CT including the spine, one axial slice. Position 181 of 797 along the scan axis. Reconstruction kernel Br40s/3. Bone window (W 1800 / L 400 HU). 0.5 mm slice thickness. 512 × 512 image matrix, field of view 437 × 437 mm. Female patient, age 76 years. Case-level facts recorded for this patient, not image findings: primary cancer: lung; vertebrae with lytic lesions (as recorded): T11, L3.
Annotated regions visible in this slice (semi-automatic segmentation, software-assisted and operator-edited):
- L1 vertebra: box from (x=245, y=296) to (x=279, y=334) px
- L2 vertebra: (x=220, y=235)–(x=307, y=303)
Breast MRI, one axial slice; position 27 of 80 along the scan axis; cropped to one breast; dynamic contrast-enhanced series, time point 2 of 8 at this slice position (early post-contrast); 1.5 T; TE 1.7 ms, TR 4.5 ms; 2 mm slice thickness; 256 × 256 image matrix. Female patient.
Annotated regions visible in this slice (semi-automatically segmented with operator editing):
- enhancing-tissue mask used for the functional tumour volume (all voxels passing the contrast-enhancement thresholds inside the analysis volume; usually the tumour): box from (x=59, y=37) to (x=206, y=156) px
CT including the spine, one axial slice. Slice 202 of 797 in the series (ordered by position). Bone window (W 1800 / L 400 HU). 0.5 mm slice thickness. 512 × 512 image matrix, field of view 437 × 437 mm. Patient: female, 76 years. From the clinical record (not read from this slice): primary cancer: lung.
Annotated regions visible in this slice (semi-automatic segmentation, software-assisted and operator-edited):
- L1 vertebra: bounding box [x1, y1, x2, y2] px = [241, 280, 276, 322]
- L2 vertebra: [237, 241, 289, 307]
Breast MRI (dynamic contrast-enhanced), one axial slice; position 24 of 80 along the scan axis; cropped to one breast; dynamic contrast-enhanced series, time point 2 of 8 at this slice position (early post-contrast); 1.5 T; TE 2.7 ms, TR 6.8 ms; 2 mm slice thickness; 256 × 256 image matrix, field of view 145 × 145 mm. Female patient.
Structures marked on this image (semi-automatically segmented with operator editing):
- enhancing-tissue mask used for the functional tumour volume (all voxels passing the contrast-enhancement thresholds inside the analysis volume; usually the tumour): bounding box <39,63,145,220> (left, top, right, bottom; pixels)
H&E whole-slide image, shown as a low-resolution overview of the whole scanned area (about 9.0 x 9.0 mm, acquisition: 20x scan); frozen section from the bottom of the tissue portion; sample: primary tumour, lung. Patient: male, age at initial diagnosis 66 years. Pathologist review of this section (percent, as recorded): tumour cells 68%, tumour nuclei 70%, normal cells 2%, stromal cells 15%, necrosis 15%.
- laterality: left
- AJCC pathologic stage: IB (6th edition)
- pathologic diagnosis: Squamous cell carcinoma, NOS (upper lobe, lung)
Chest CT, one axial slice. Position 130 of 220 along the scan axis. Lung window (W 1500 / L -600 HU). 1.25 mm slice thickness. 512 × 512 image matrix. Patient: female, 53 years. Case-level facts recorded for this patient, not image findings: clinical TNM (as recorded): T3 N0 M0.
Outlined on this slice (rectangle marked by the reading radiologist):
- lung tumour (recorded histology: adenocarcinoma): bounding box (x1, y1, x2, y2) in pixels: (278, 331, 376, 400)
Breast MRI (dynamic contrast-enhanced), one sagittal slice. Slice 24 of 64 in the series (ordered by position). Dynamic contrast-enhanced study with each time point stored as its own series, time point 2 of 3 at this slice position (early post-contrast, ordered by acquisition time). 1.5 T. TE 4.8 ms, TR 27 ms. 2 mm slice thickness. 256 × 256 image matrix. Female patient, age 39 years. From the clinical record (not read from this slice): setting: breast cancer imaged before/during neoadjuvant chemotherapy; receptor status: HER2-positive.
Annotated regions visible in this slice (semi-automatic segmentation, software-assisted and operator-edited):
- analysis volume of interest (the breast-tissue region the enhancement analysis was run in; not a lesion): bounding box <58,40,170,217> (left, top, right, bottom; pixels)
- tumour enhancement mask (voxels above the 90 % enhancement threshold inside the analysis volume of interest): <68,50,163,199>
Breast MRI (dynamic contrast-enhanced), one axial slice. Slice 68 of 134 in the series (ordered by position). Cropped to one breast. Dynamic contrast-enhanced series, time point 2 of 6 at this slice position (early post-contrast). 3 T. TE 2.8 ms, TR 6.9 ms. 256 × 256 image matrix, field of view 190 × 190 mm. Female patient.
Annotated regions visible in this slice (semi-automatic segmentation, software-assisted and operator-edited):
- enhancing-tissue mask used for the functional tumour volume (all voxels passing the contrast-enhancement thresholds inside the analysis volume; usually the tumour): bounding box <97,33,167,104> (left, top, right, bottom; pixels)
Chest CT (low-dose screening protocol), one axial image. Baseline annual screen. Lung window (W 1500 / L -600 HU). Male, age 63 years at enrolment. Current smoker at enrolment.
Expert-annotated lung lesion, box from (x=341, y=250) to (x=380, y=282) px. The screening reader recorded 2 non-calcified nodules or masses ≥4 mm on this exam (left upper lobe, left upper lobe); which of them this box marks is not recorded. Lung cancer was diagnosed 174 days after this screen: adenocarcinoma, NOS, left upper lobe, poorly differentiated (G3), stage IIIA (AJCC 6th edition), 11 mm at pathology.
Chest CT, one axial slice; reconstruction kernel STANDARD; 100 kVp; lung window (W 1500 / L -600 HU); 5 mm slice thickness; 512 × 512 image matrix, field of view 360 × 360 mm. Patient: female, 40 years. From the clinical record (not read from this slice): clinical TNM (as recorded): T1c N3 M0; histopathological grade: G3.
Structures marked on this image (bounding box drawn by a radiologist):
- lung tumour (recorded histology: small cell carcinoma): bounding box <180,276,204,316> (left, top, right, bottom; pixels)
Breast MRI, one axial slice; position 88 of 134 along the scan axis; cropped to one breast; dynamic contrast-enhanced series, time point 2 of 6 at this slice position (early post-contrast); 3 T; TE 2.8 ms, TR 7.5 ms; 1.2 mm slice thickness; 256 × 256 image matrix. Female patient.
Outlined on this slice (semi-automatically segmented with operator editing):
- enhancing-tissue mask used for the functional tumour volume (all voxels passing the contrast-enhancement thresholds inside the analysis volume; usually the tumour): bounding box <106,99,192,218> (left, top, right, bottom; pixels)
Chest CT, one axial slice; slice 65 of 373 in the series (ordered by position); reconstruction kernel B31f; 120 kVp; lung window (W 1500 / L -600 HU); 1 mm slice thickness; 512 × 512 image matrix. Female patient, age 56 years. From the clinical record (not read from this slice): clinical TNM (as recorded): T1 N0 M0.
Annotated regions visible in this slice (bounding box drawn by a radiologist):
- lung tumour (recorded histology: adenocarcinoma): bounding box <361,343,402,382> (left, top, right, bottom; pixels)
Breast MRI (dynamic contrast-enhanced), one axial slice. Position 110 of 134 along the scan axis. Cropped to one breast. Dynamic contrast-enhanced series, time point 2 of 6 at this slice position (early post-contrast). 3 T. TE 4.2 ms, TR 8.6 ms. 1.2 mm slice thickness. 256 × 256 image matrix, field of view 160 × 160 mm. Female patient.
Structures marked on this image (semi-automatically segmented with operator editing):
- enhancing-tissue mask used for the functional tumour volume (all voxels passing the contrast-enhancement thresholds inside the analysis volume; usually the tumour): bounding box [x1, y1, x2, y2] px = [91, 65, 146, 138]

▬▬▬▬▬▬▬▬▬▬

Letter for letter, copy all of the entries above.

CT including the spine, one axial slice. Position 181 of 797 along the scan axis. Reconstruction kernel Br40s/3. Bone window (W 1800 / L 400 HU). 0.5 mm slice thickness. 512 × 512 image matrix, field of view 437 × 437 mm. Female patient, age 76 years. Case-level facts recorded for this patient, not image findings: primary cancer: lung; vertebrae with lytic lesions (as recorded): T11, L3.
Annotated regions visible in this slice (semi-automatic segmentation, software-assisted and operator-edited):
- L1 vertebra: box from (x=245, y=296) to (x=279, y=334) px
- L2 vertebra: (x=220, y=235)–(x=307, y=303)
Breast MRI, one axial slice; position 27 of 80 along the scan axis; cropped to one breast; dynamic contrast-enhanced series, time point 2 of 8 at this slice position (early post-contrast); 1.5 T; TE 1.7 ms, TR 4.5 ms; 2 mm slice thickness; 256 × 256 image matrix. Female patient.
Annotated regions visible in this slice (semi-automatically segmented with operator editing):
- enhancing-tissue mask used for the functional tumour volume (all voxels passing the contrast-enhancement thresholds inside the analysis volume; usually the tumour): box from (x=59, y=37) to (x=206, y=156) px
CT including the spine, one axial slice. Slice 202 of 797 in the series (ordered by position). Bone window (W 1800 / L 400 HU). 0.5 mm slice thickness. 512 × 512 image matrix, field of view 437 × 437 mm. Patient: female, 76 years. From the clinical record (not read from this slice): primary cancer: lung.
Annotated regions visible in this slice (semi-automatic segmentation, software-assisted and operator-edited):
- L1 vertebra: bounding box [x1, y1, x2, y2] px = [241, 280, 276, 322]
- L2 vertebra: [237, 241, 289, 307]
Breast MRI (dynamic contrast-enhanced), one axial slice; position 24 of 80 along the scan axis; cropped to one breast; dynamic contrast-enhanced series, time point 2 of 8 at this slice position (early post-contrast); 1.5 T; TE 2.7 ms, TR 6.8 ms; 2 mm slice thickness; 256 × 256 image matrix, field of view 145 × 145 mm. Female patient.
Structures marked on this image (semi-automatically segmented with operator editing):
- enhancing-tissue mask used for the functional tumour volume (all voxels passing the contrast-enhancement thresholds inside the analysis volume; usually the tumour): bounding box <39,63,145,220> (left, top, right, bottom; pixels)
H&E whole-slide image, shown as a low-resolution overview of the whole scanned area (about 9.0 x 9.0 mm, acquisition: 20x scan); frozen section from the bottom of the tissue portion; sample: primary tumour, lung. Patient: male, age at initial diagnosis 66 years. Pathologist review of this section (percent, as recorded): tumour cells 68%, tumour nuclei 70%, normal cells 2%, stromal cells 15%, necrosis 15%.
- laterality: left
- AJCC pathologic stage: IB (6th edition)
- pathologic diagnosis: Squamous cell carcinoma, NOS (upper lobe, lung)
Chest CT, one axial slice. Position 130 of 220 along the scan axis. Lung window (W 1500 / L -600 HU). 1.25 mm slice thickness. 512 × 512 image matrix. Patient: female, 53 years. Case-level facts recorded for this patient, not image findings: clinical TNM (as recorded): T3 N0 M0.
Outlined on this slice (rectangle marked by the reading radiologist):
- lung tumour (recorded histology: adenocarcinoma): bounding box (x1, y1, x2, y2) in pixels: (278, 331, 376, 400)
Breast MRI (dynamic contrast-enhanced), one sagittal slice. Slice 24 of 64 in the series (ordered by position). Dynamic contrast-enhanced study with each time point stored as its own series, time point 2 of 3 at this slice position (early post-contrast, ordered by acquisition time). 1.5 T. TE 4.8 ms, TR 27 ms. 2 mm slice thickness. 256 × 256 image matrix. Female patient, age 39 years. From the clinical record (not read from this slice): setting: breast cancer imaged before/during neoadjuvant chemotherapy; receptor status: HER2-positive.
Annotated regions visible in this slice (semi-automatic segmentation, software-assisted and operator-edited):
- analysis volume of interest (the breast-tissue region the enhancement analysis was run in; not a lesion): bounding box <58,40,170,217> (left, top, right, bottom; pixels)
- tumour enhancement mask (voxels above the 90 % enhancement threshold inside the analysis volume of interest): <68,50,163,199>
Breast MRI (dynamic contrast-enhanced), one axial slice. Slice 68 of 134 in the series (ordered by position). Cropped to one breast. Dynamic contrast-enhanced series, time point 2 of 6 at this slice position (early post-contrast). 3 T. TE 2.8 ms, TR 6.9 ms. 256 × 256 image matrix, field of view 190 × 190 mm. Female patient.
Annotated regions visible in this slice (semi-automatic segmentation, software-assisted and operator-edited):
- enhancing-tissue mask used for the functional tumour volume (all voxels passing the contrast-enhancement thresholds inside the analysis volume; usually the tumour): bounding box <97,33,167,104> (left, top, right, bottom; pixels)
Chest CT (low-dose screening protocol), one axial image. Baseline annual screen. Lung window (W 1500 / L -600 HU). Male, age 63 years at enrolment. Current smoker at enrolment.
Expert-annotated lung lesion, box from (x=341, y=250) to (x=380, y=282) px. The screening reader recorded 2 non-calcified nodules or masses ≥4 mm on this exam (left upper lobe, left upper lobe); which of them this box marks is not recorded. Lung cancer was diagnosed 174 days after this screen: adenocarcinoma, NOS, left upper lobe, poorly differentiated (G3), stage IIIA (AJCC 6th edition), 11 mm at pathology.
Chest CT, one axial slice; reconstruction kernel STANDARD; 100 kVp; lung window (W 1500 / L -600 HU); 5 mm slice thickness; 512 × 512 image matrix, field of view 360 × 360 mm. Patient: female, 40 years. From the clinical record (not read from this slice): clinical TNM (as recorded): T1c N3 M0; histopathological grade: G3.
Structures marked on this image (bounding box drawn by a radiologist):
- lung tumour (recorded histology: small cell carcinoma): bounding box <180,276,204,316> (left, top, right, bottom; pixels)
Breast MRI, one axial slice; position 88 of 134 along the scan axis; cropped to one breast; dynamic contrast-enhanced series, time point 2 of 6 at this slice position (early post-contrast); 3 T; TE 2.8 ms, TR 7.5 ms; 1.2 mm slice thickness; 256 × 256 image matrix. Female patient.
Outlined on this slice (semi-automatically segmented with operator editing):
- enhancing-tissue mask used for the functional tumour volume (all voxels passing the contrast-enhancement thresholds inside the analysis volume; usually the tumour): bounding box <106,99,192,218> (left, top, right, bottom; pixels)
Chest CT, one axial slice; slice 65 of 373 in the series (ordered by position); reconstruction kernel B31f; 120 kVp; lung window (W 1500 / L -600 HU); 1 mm slice thickness; 512 × 512 image matrix. Female patient, age 56 years. From the clinical record (not read from this slice): clinical TNM (as recorded): T1 N0 M0.
Annotated regions visible in this slice (bounding box drawn by a radiologist):
- lung tumour (recorded histology: adenocarcinoma): bounding box <361,343,402,382> (left, top, right, bottom; pixels)
Breast MRI (dynamic contrast-enhanced), one axial slice. Position 110 of 134 along the scan axis. Cropped to one breast. Dynamic contrast-enhanced series, time point 2 of 6 at this slice position (early post-contrast). 3 T. TE 4.2 ms, TR 8.6 ms. 1.2 mm slice thickness. 256 × 256 image matrix, field of view 160 × 160 mm. Female patient.
Structures marked on this image (semi-automatically segmented with operator editing):
- enhancing-tissue mask used for the functional tumour volume (all voxels passing the contrast-enhancement thresholds inside the analysis volume; usually the tumour): bounding box [x1, y1, x2, y2] px = [91, 65, 146, 138]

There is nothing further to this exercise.